The research is part of a larger effort to incorporate big data into science, rather than relying on the time- and cost-intensive process of collecting representative samples and conducting surveys. A previous study found that Twitter can be an especially good way to track the flu, and other research has shown that examining people's Wikipedia reading habits can accurately forecast the spread of influenza and dengue.
Using Twitter as a tool to measure public health can help policymakers more quickly and effectively target campaigns and measure their results, said the study's lead author, Johannes Eichstaedt, a graduate student and founding research scientist of the university's World Well-Being Project.
For this study, researchers mined geo-tagged public tweets sent from about 1,300 U.S. counties between 2009 and 2010, and used word filters and algorithms to sort the tweets by topics, such as hate, hostility and boredom. Then, the researchers looked at coronary heart disease death rate data from the Centers for Disease Control and Prevention.
It turns out that the tweets conveying negative emotions, such as anger and anxiety, correlated with higher rates of heart disease deaths; the opposite was true for positive emotions.
While it's already known that being irritable and hostile fills you with stress hormones that can lead to heart disease, these researchers say they can now point to tweets as a way to capture those psychological traits. "It's a pretty aggressive action to be cursing, to dropping the f-bomb on Twitter," Eichstaedt said. "This sort of hints at the behavior that these people" engage in.

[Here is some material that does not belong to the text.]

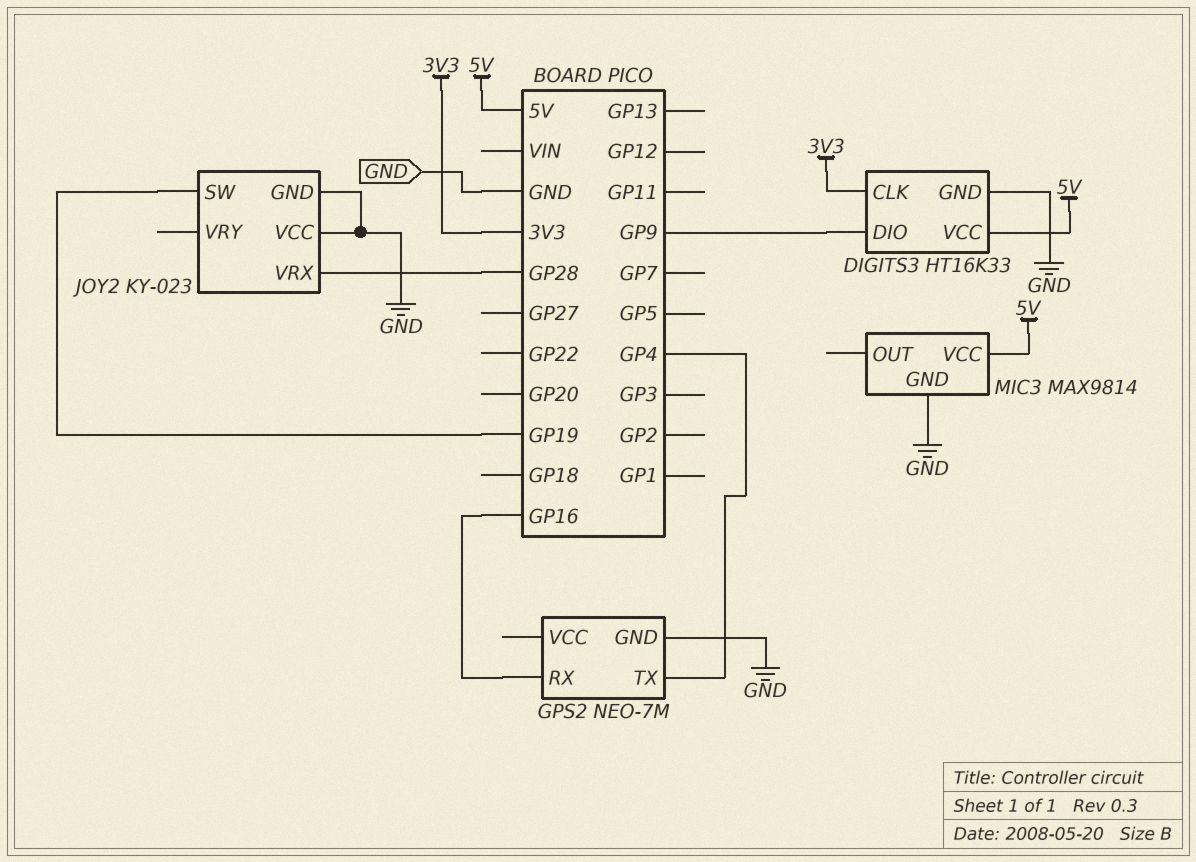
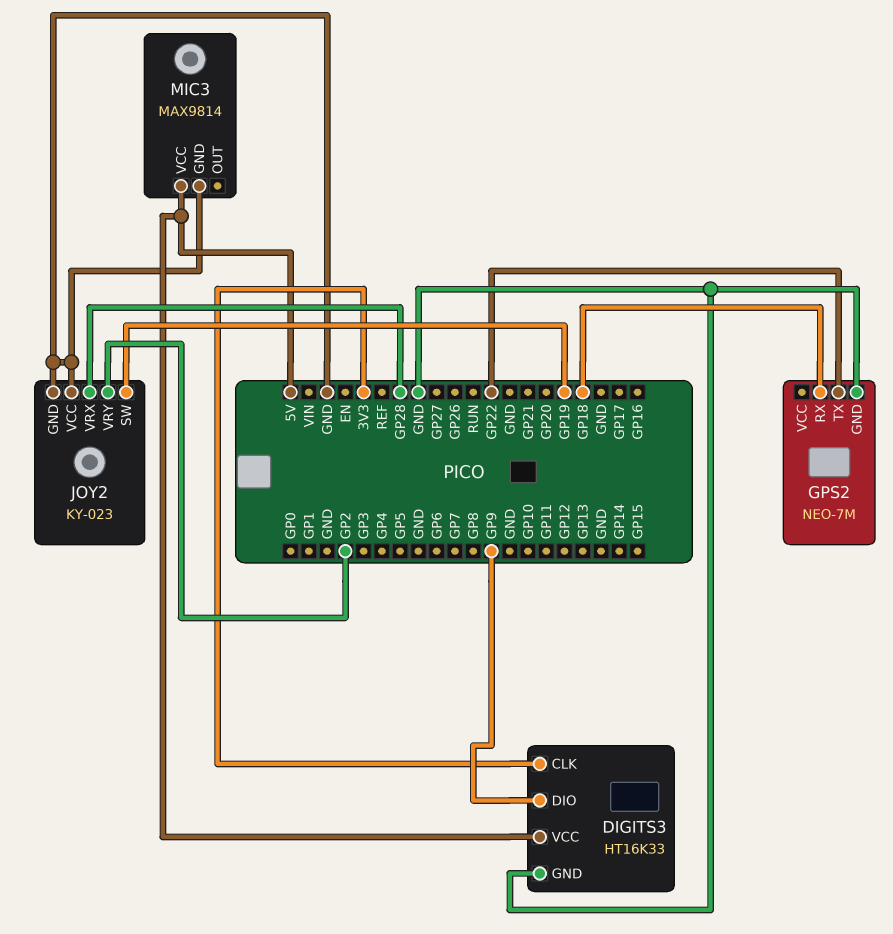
GPS2 pin RX: GP16 -> GP18
GPS2 pin TX: GP4 -> GP22
JOY2 pin VRY: none -> GP2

But the people sending all those negative tweets aren't the ones dying from heart disease; the median age of Twitter is below the median U.S. population, Eichstaedt said -- and on average, Twitter users aren't at risk of developing heart disease.
Rather, Eichstaedt said, tweets can represent the overall negativity a community is feeling, partly as a result of environmental factors that make everyone stressed out -- the same kind of environmental factors connected to higher risks for heart disease. "These people are the canaries of the psychological profile of their communities," Eichstaedt said.
And then, there's the impact that grumpiness in a community (as expressed in these tweets) has on other people.
Think of the pink goo slime in"Ghostbusters 2," which served as the physical manifestation of New Yorkers' negative energy. As people became meaner, the goo became more powerful.
"Certainly, hostility and anger is very likely to spread person to person," Eichstaedt said. "So even if we both live in the most beautiful neighborhood in New York City, and I'm really, really angry and I'm on the road with you, you will get some of that anger."
Many counties, particularly in the Midwest, were ruled out in this study because there weren't enough tweets and health data; but the coverage area examined by the researchers represents 88 percent of the U.S. population.
Next, researchers will look more closely at how positive emotions can protect people from heart disease, and what such optimistic tweets can tell us about people's physical health.